Concha Buika… di persone come lei si è perso lo stampo.
E’ una forza della natura. Donna geyser, piantata in mezzo allo scenario fa sorgere dalle viscere della Terra un getto di voce calda che ci penetra fino alle ossa e ci prende il cuore. Quasi due ore di concerto, e non ce ne siamo accorti. Concha Buika scherza, fotografa i musicisti che l’accompagnano, fa di ogni pezzo un piccolo spettacolo in cui si arrabbia, ride, balla, improvvisa, crea, crea l’istante, dea con il viso di una maschera africana. Lei sceglie vecchie canzoni del flamenco, coplas spagnole, rancheras messicane, melodie africane, e le trasforma legando il tutto con l’improvvisazione jazz. Non fa fusion, buikizza, che non è la stessa cosa. Il mondo non è più lo stesso dopo il suo passaggio, una forza della natura, appunto. Come fa ad attingere da tante sorgenti per poi diventare sorgente lei? Forse perché Buika le regole non le segue, le fa, e scrive (o riscrive) pezzi che parlano dell’amore, dell’abbandono, della rabbia, della libertá con una sincerità che fa venire i brividi. Libera e grande, artista di enorme talento e professionalità ma anche accessibile e generosa, Concha Buika trasmette voglia di vivere e di fare musica, di essere liberi, come lei.
Grazie a Susana Mendo
A proposito di Concha
La prima cosa che osservo, di Concha, è la sua puntualità. E questa è già una bella sorpresa rispetto ad altre ‘divine’ che ci hanno tenuto anche 90 minuti a bagnomaria, in dolce attesa.
Inizia accompagnata dal piano con la sua ‘Niña de Fuego’ e subito dopo, ci incanta con un ‘Volver’ che avrebbe tolto il respiro anche a Gardel.
La voce di Concha Buika sa di Africa, di flamenco, ma è soprattutto la voce delle donne deluse dall’amore, delle donne tradite, umiliate. Eppure lei sceglie di non discendere mai la china solitaria della malinconia, dell’autocommiserazione, dell’amante sola che si piange addosso.
Anzi: c’è rabbia, c’è voglia di riscatto, c’è una sferzata di pura energia, la sua è una corsa dove lei ci trascina, tra citazioni, parafrasi, giochi di parole, autorionie, doppi sensi, preghiere “che quelli che ci hanno abbandonato che se ne restino ben lontani, che quelli che ci amano che si facciano più vicini”.
La parola si incastona nella gestualità, ogni parola ha il suo gesto. Ed il corpo accentua la distanza o la presenza, la tristezza o la gioia. La voce è incontenibile, eppure il controllo delle dinamiche è assoluto e mai si deborda nella banalità o nella macchietta.

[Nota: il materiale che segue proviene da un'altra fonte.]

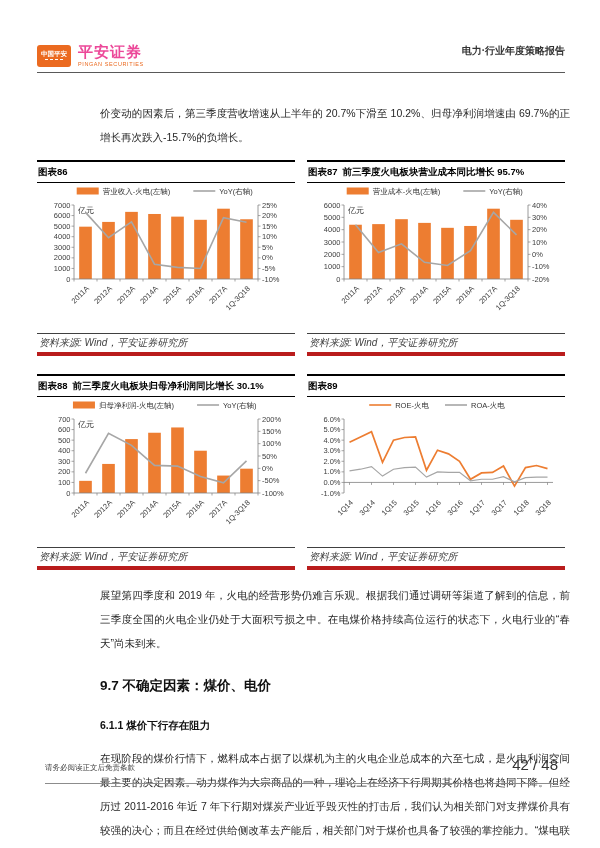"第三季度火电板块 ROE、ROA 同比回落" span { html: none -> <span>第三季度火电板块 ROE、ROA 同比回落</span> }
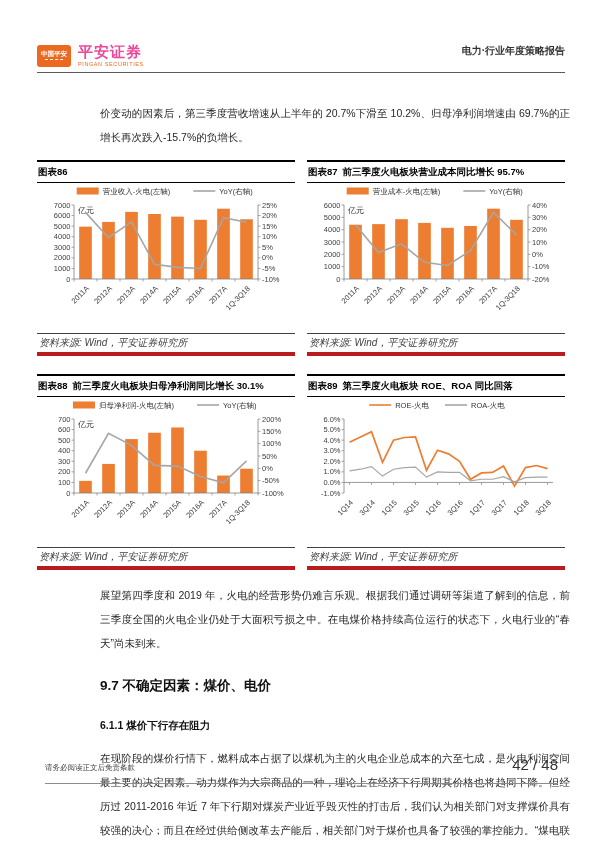"9.7 不确定因素：煤价、电价" h2.h2 { text: 9.7 -> 6.1 }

E la band si muove in perfetta sincronia con la sua leader: gli assolo di tromba, il ritmo gitano del cajon, le congas, il basso, tutti accompagnano queste onde di voce che scivolano dal bolero al son, dal lirismo del flamenco alla ritmica pulsazione del funky.
Ho la sensazione che potremmo ascoltare qualsiasi cosa, ma ciascuna nota, ciascun parola sarebbe comunque filtrata da questa testolina pensante, con cuore e personalità da vendere.
Un’ora e cinquanta minuti scorrono senza nessun calo di tensione. Anche quando è un testo di Rocio Jurado (“si è rotto, l’amore, ma si sa che le cose africane durano poco”) che scorre, esso è del tutto stravolto, rimasticato e rimesso in discussione.
Canzoni concepite, a suo tempo, per raccontare donne abbandonate subiscono uno scambio di sesso: ora è l’uomo che implora il ritorno a casa, il piatto caldo di minestra, il pigiama a righe…
Potremmo andare avanti ancora ma anche lei, alla fine, è stanca. Ci congeda con un ultimo brano, solo voce e cajon e le mani, le sue mani che si dirigono, che si sfiorano creando un ritmo accarezzato e sensuale.
Ce ne andiamo via conquistati, sperando di ritrovarla presto.